The character's emphasis on her faith has not been well received. Joshua and Ita Irizarry noted the "broad negativity" many players have shown towards Ashley's expressions of her faith in the original Mass Effect during the course of their research, with only a minority of players indicating that Ashley's flawed personality made their gameplay experience more interesting. They surmised that based on Ashley's assertion that her faith plays a major role in who she is, her "religiosity may have been seen as a reflection of the player, individually, and humanity as a whole". Matt Cronn from Geeks Under Grace, a website which covers popular culture topics from a Christian perspective, felt that the original Mass Effect fumbled on the subject of God and religion. He opined that Ashley "did not go on to represent God in the best fashion", and called her a "hot-headed, judgmental" character who is xenophobic.

A few PC Gamer staff members, most notably Chris Thursten who emphasized her staunch opposition to pro-human groups like Cerberus and Terra Firma as well as her willingness to question the infallibility of Shepard's decisions, defended and praised the character. He argued that Ashley is "one of the most substantially well-rounded characters in the series" as well as "one of the few that doesn't need Shepard to step in and fix her life". In an article published by GamesRadar which focused specifically on Ashley, Thursten acknowledged that while she is probably the most contentious among the original trilogy's cast of characters, he maintained that "her value to the series comes specifically from the fact that she's willing to voice challenging views", and that "companion characters are at their best when they're written like real people." Luca Sarpori from The Games Machine called Ashley a strong female character, and suggested that she is despised by some players because of her potential role in the killing of Wrex in the first game.

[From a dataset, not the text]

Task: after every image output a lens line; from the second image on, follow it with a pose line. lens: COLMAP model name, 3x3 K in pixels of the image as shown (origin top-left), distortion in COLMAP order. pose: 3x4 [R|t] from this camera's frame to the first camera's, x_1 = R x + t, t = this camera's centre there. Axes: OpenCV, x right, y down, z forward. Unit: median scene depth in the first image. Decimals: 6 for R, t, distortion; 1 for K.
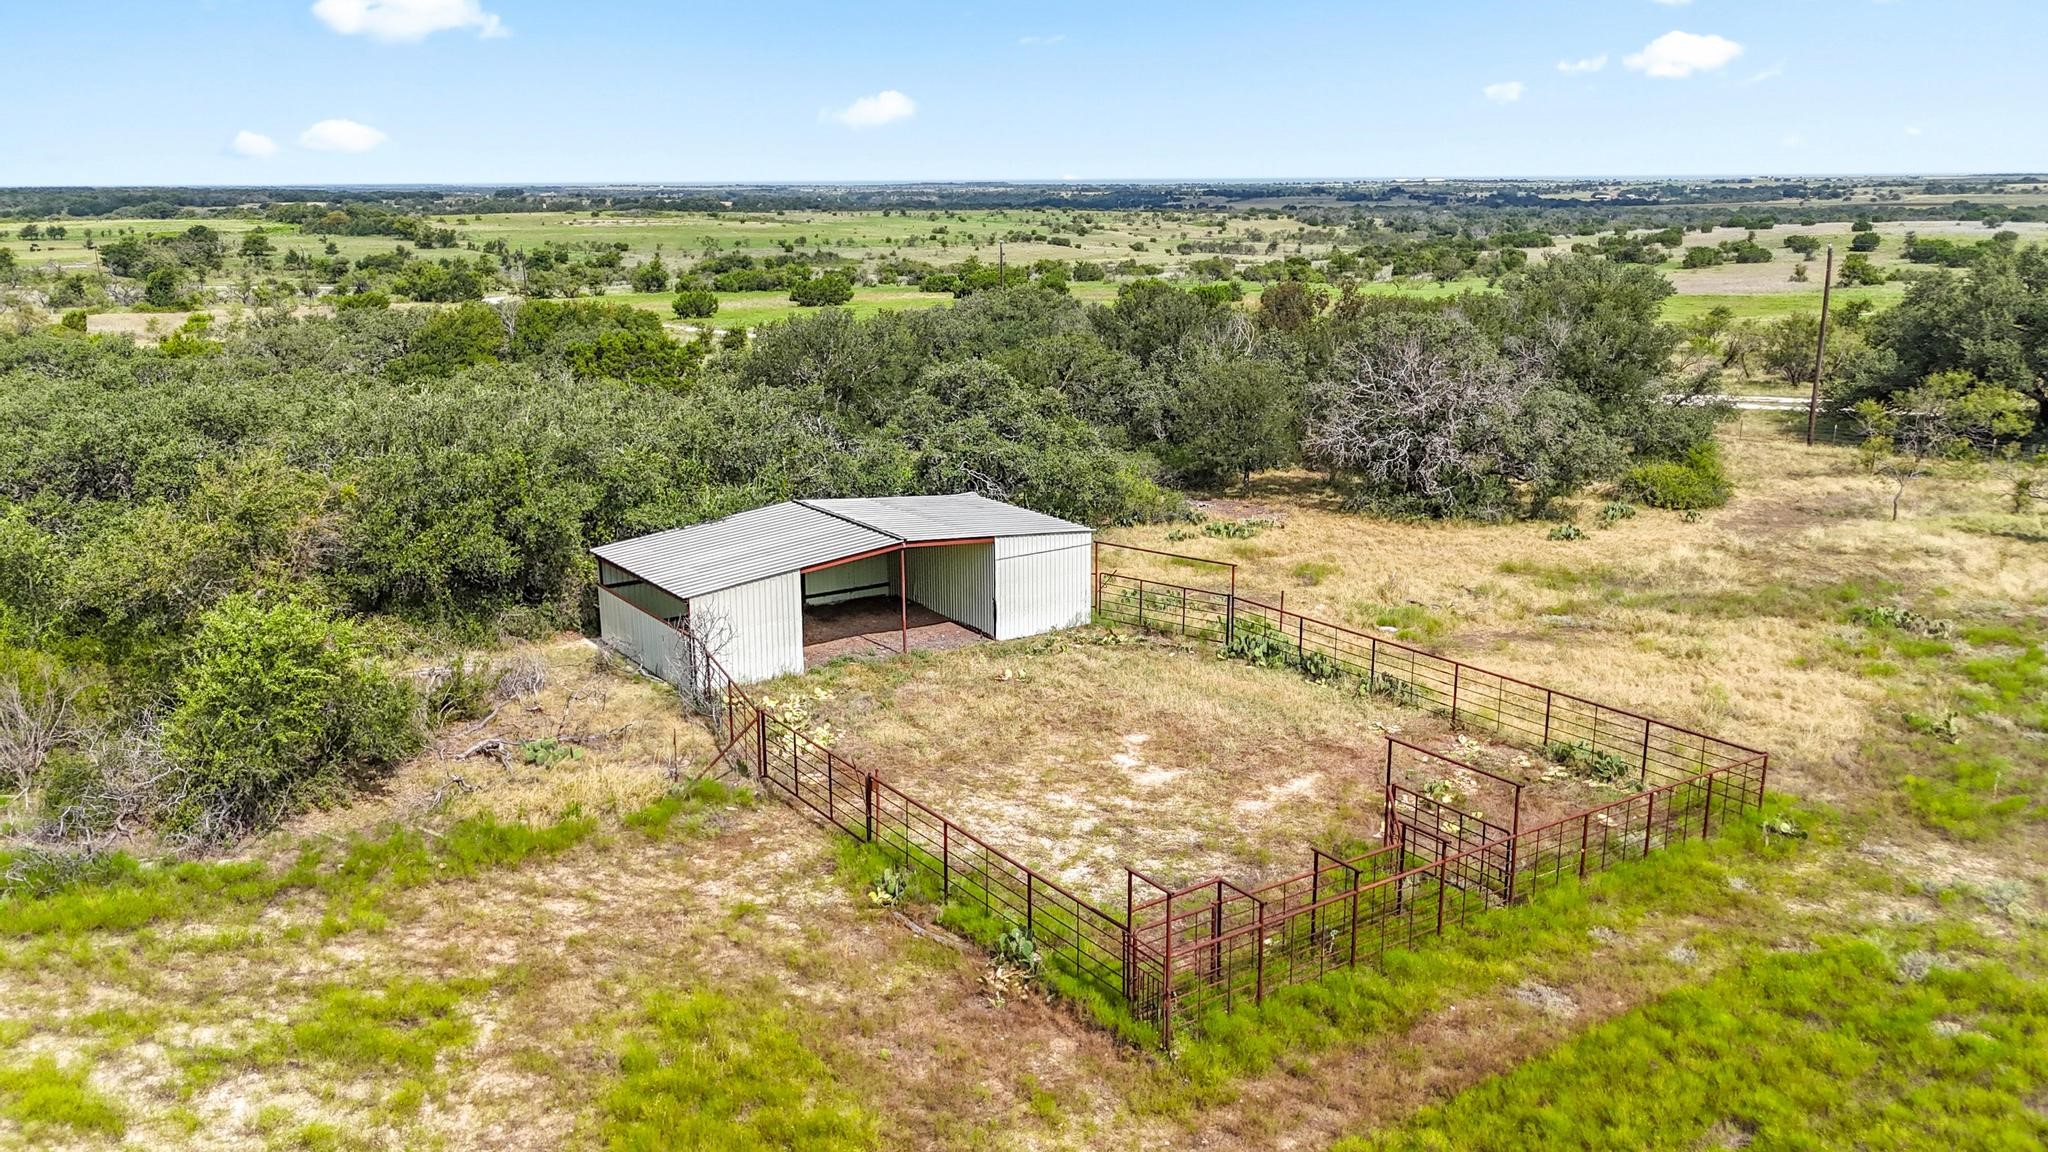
lens RADIAL K [[1490.8, 0, 1029.5], [0, 1490.8, 576.3], [0, 0, 1]] dist [0.036503, -0.006580]
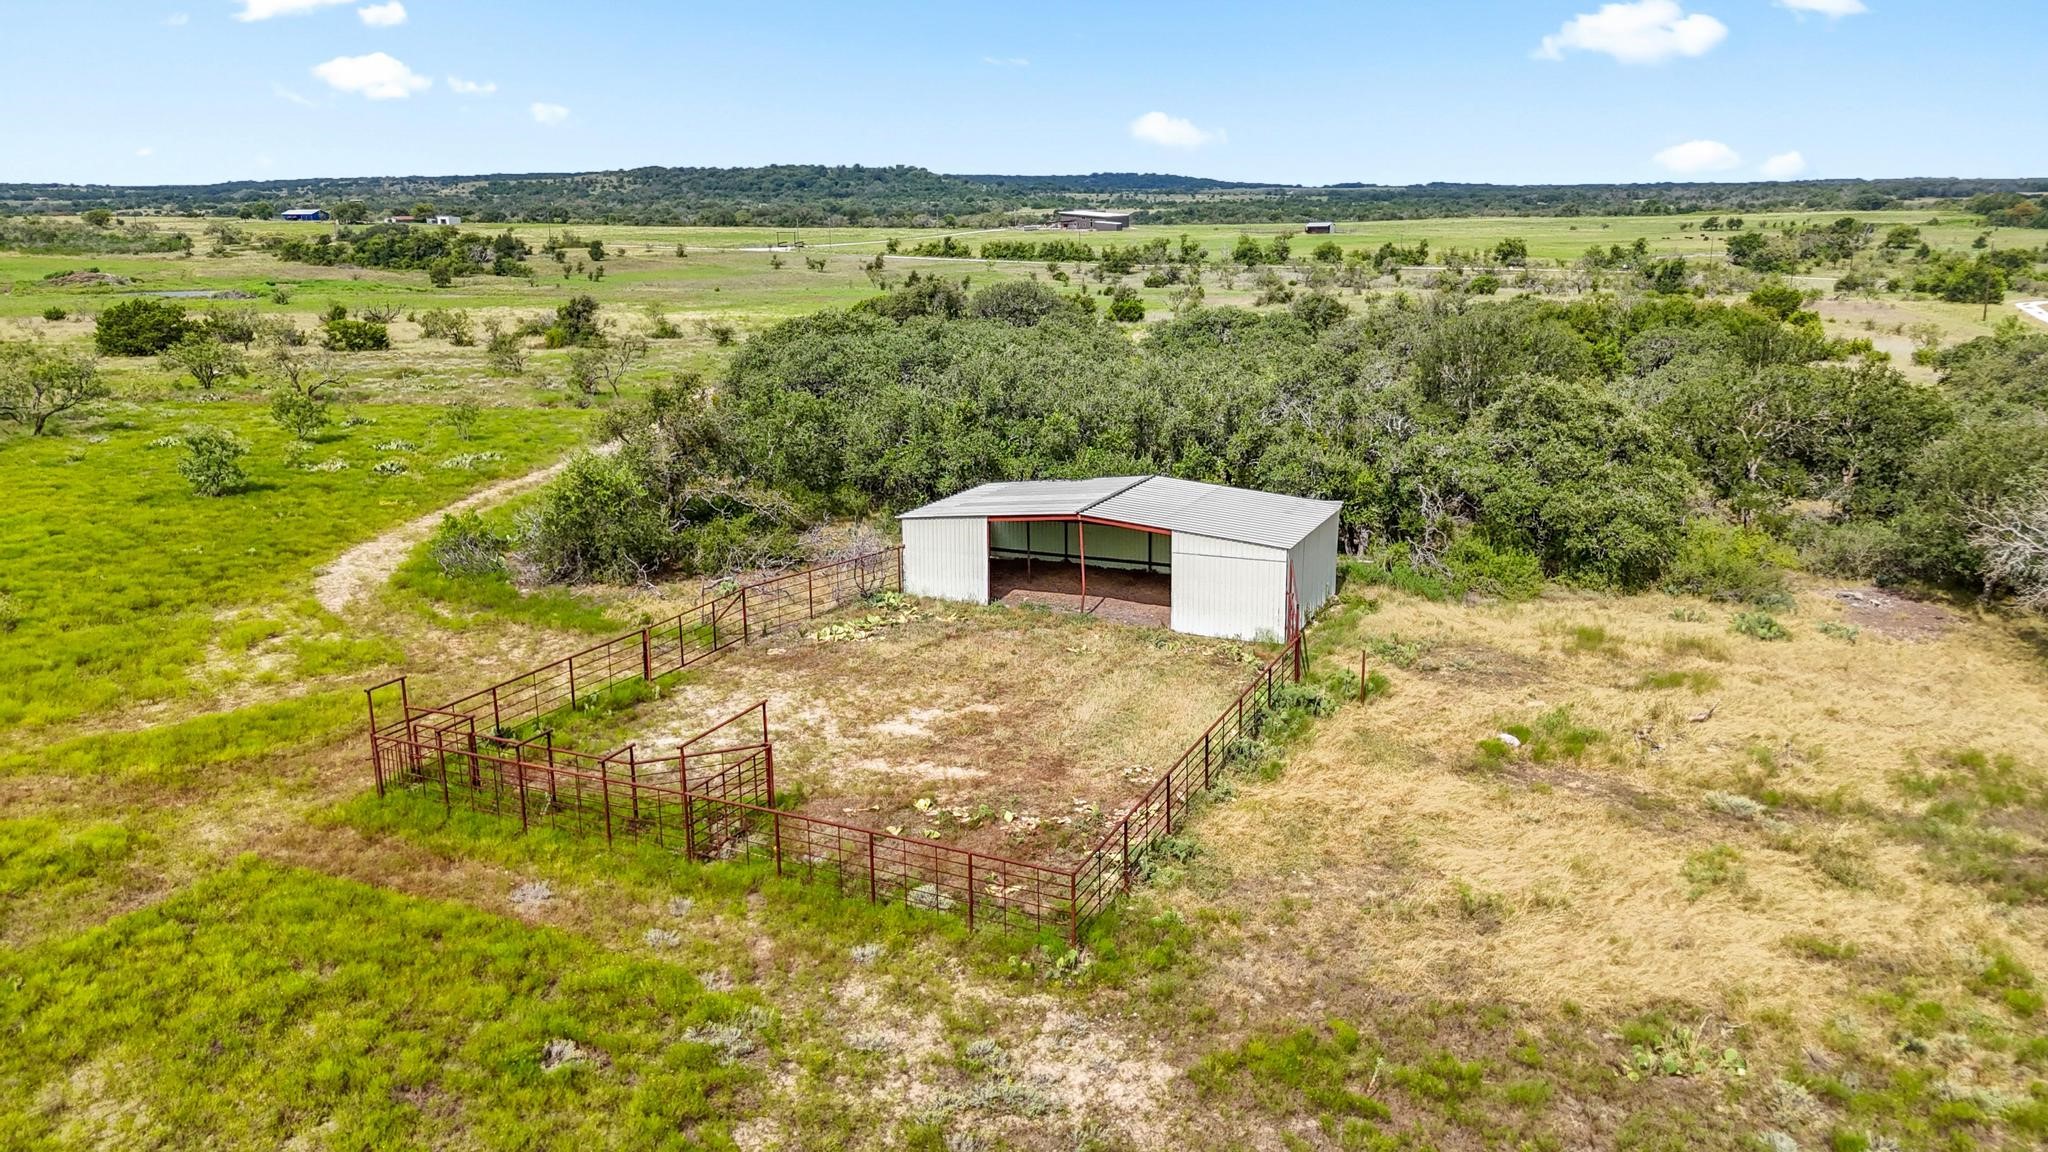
lens RADIAL K [[1490.8, 0, 1029.2], [0, 1490.8, 574.6], [0, 0, 1]] dist [0.036503, -0.006580]
pose [[0.511342, 0.202860, -0.835091, 1.047095], [-0.198467, 0.973347, 0.114920, -0.126067], [0.836146, 0.106974, 0.537974, 0.465236]]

The character is held to be a notable example of the consequences that come with branching narratives in video games. Along with Kaidan Alenko, Ashley's role in the narrative of the original trilogy was termed "The Virmire Survivor" and analyzed in the 2017 book 100 Greatest Video Game Characters; whoever is saved serves as a constant reminder of player choices throughout the trilogy. In his article which was published by Gamasutra, Brandon Perdue noted that since players interact with the game through gameplay, the significance of choosing which character to save feels non-trivial and arises from its very real gameplay consequences. However, Perdue questioned the emotional weight behind what was "popularly discussed as one of the most momentous decisions a player can make in a game" as he found neither character to be particularly sympathetic.